Wedding season in Pakistan is three different dress codes wearing one name. Mehndi, baraat, and walima each have their own register — get one wrong and you feel it all evening. Here is the guest’s guide.

Mehndi: colour and movement

The most relaxed and the most vivid event. Bright, festive colours — mustard, mehndi green, hot pink — and fabrics you can move in, because you will be dancing or dodging dancers. A vibrant printed or lightly embroidered suit from the Festive Collection hits the register without competing with the bride’s side.

Baraat: the main event

Dress up — properly. Deep jewel tones with substantial embroidery: crimson, mehroon, peacock teal with zari work. This is exactly what formal suits are made for.

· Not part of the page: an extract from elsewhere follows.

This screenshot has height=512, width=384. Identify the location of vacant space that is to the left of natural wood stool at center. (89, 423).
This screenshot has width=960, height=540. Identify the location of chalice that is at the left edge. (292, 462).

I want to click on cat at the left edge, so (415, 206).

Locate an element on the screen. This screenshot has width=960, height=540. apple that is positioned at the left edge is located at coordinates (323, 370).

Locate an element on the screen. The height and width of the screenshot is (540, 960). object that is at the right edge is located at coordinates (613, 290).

One unwritten rule: avoid the bridal palette of the day if you know it, and treat head-to-toe red with caution at a baraat.

Walima: polished restraint

The most understated of the three. Softer tones — ivory, champagne, dusty rose, sage — with refined detailing rather than heavy work. An embroidered suit in a muted shade reads exactly right.

The practical notes

Winter weddings (November–February) favour viscose and heavier work; summer functions call for dressier lawn. Every Pashmaal suit arrives fully stitched, S–XL — check the measuring guide and order a week ahead of the function. Cash on delivery, 7-day exchange.

Common questions

What should a guest wear to a mehndi?

Bright festive colours in fabrics you can move in — printed or lightly embroidered suits. Save the heavy zari for the baraat.

Can a wedding guest wear red?

Accents and deeper shades like mehroon are fine; full bridal-red at a baraat risks clashing with the bride. When unsure, jewel tones other than red are the safe win.

What do I wear to a walima as a guest?

Softer, polished tones — ivory, champagne, sage — with refined embroidery. Walima dressing is about restraint, not volume.